La protección de derechos fundamentales quedaba, pues, encomendada al mismo juzgado o tribunal que, presuntamente, los violó. Ahora bien, si se entiende por jurisprudencia consolidada, sin ir más lejos, la de que el instructor en una causa penal pierde su imparcialidad para formar parte posteriormente del órgano enjuiciador, ¿cómo ha de ser considerado imparcial quien previamente ha dictado la resolución cuya nulidad se solicita?

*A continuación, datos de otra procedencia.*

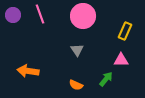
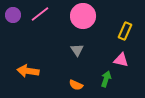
pink line: rotated 72 degrees clockwise
pink triangle: rotated 14 degrees clockwise
green arrow: rotated 21 degrees counterclockwise
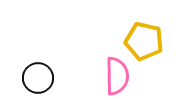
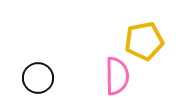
yellow pentagon: rotated 24 degrees counterclockwise
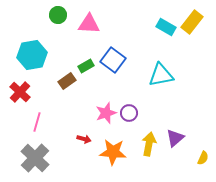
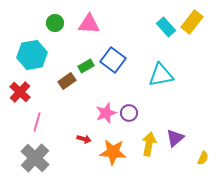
green circle: moved 3 px left, 8 px down
cyan rectangle: rotated 18 degrees clockwise
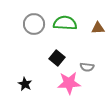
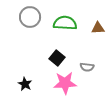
gray circle: moved 4 px left, 7 px up
pink star: moved 4 px left
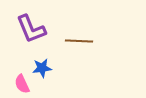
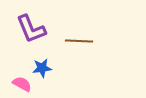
pink semicircle: rotated 144 degrees clockwise
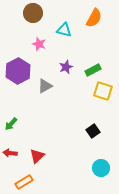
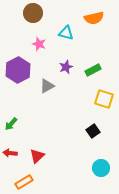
orange semicircle: rotated 48 degrees clockwise
cyan triangle: moved 2 px right, 3 px down
purple hexagon: moved 1 px up
gray triangle: moved 2 px right
yellow square: moved 1 px right, 8 px down
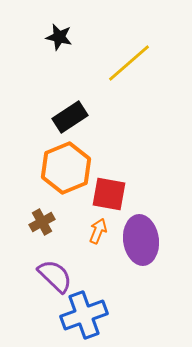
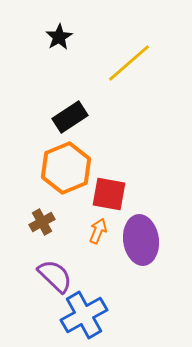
black star: rotated 28 degrees clockwise
blue cross: rotated 9 degrees counterclockwise
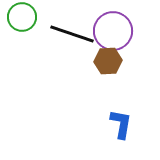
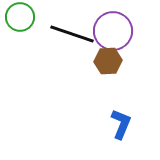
green circle: moved 2 px left
blue L-shape: rotated 12 degrees clockwise
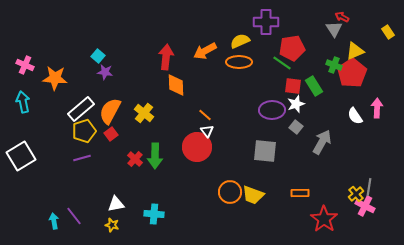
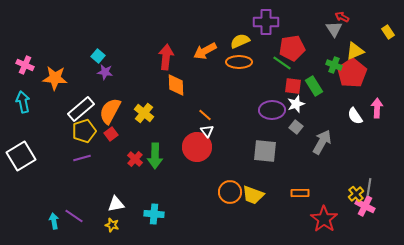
purple line at (74, 216): rotated 18 degrees counterclockwise
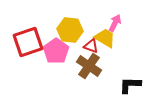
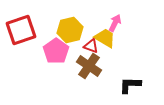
yellow hexagon: rotated 20 degrees counterclockwise
red square: moved 7 px left, 12 px up
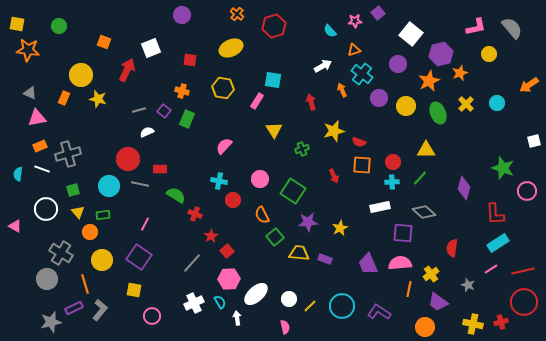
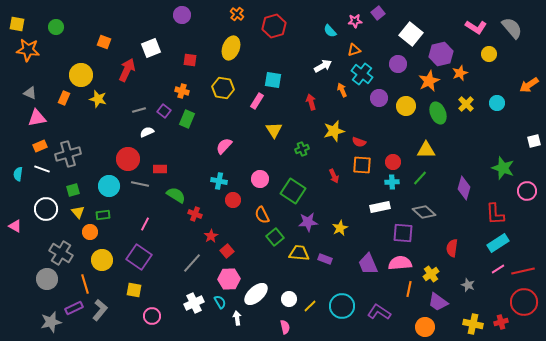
green circle at (59, 26): moved 3 px left, 1 px down
pink L-shape at (476, 27): rotated 45 degrees clockwise
yellow ellipse at (231, 48): rotated 45 degrees counterclockwise
pink line at (491, 269): moved 7 px right
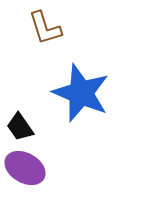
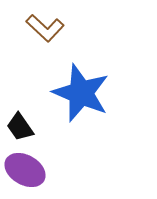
brown L-shape: rotated 30 degrees counterclockwise
purple ellipse: moved 2 px down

En manifiesta vulneración del art. 24.2 de la Constitución y del art. 6 del Convenio Europeo de Derechos Humanos se establecía que un órgano judicial no imparcial fuera ni más ni menos que el garante último, en la jurisdicción ordinaria, de los derechos fundamentales. Sentado esto, no resulta extraño que el viacrucis (en la acepción quinta del DRAE) a que se somete al sufrido postulante de la protección de sus derechos fundamentales se salde, en esta primera estación, con la inadmisión a trámite del incidente (o, en el mejor de los casos, con su desestimación), con la condena en costas y hasta con la imposición de una multa por infracción de la buena fe procesal. ¿De verdad era necesaria esta tomadura de pelo y de dinero, que en ocasiones se torna en auténtica humillación no exenta de cierto encarnizamiento, para lograr que “la tutela y defensa de los derechos fundamentales por parte del Tribunal Constitucional sea realmente subsidiaria de una adecuada protección prestada por los órganos de la jurisdicción ordinaria”?

La L.O. 6/ 2007 fue más allá. Superada, con mayores o menores costes económicos y de dignidad, la prueba del incidente de nulidad de actuaciones, se trataba de colocar un obstáculo más. Un obstáculo que, prácticamente, liquidara la viabilidad de los recursos de amparo hasta el punto de que Garberí Llobregat llegó a entonar, sin más, un réquiem por tal figura. Para agilizar el trámite de admisión de las demandas de amparo no bastaría con que en éstas se expusiera la lesión de uno o varios derechos fundamentales. Además, se pasaba a exigir al recurrente la carga de acreditar que el contenido de su recurso justificaba una decisión sobre el fondo por parte del Tribunal mediante la exposición la “especial trascendencia constitucional” de lo planteado en su demanda, atendiendo “a su importancia para la interpretación de la Constitución, para su aplicación o para su general eficacia, y para la determinación del contenido y alcance de los derechos fundamentales” (arts. 49.1 y 50.1 b) LOTC).

AL PESO de la carga se añadía la incertidumbre acerca de qué quería indicarse con las expresiones reproducidas. Una incertidumbre que el Tribunal Constitucional tampoco se apresuró a despejar. Después de algunos Autos sobre el particular, fue -salvo error u omisión por mi parte- en 2009 cuando la Jurisprudencia empezó a establecer un listado de indicadores de la especial trascendencia constitucional del contenido del recurso (STC 70/2009, de 23 de marzo; especialmente, STC 155/2009, de 25 de junio). La cuestión es que el listado de indicadores es, a su vez, lo suficientemente ambiguo como para que no se sepa, con cierta probabilidad ex ante, en qué casos la expectativa de obtener la admisión sería razonable y en qué casos no. El desaliento cunde ante la famosa lista de siete criterios que, por ejemplo, reproduce la sentencia del Pleno 216/2013, de 19 diciembre. Permítaseme, a mero título de ejemplo, transcribir uno: “que (el recurso) dé ocasión al Tribunal Constitucional para aclarar o cambiar su doctrina, como consecuencia de un proceso de reflexión interna ()o por el surgimiento de nuevas realidades sociales o de cambios normativos relevantes para la configuración del contenido del derecho fundamental, o de un cambio en la doctrina de los órganos de garantía encargados de la interpretación de los tratados y acuerdos internacionales a los que se refiere el art. 10.2 CE”.

Al final, tras el humillante trago del incidente de nulidad de actuaciones y las incertidumbres de la justificación de la especial trascendencia constitucional, la última estación es, las más de las veces, la Providencia de inadmisión a trámite de la demanda, dictada por la Sección correspondiente, que especifica -sin motivación alguna del porqué- el “requisito incumplido” por aquélla. Y que no es recurrible por la parte, obviamente. Falta de motivación e imposibilidad de recurso que, sin duda, constituyen el colofón ideal para tanto desatino de nuestro sistema de protección (¿?) de los derechos fundamentales.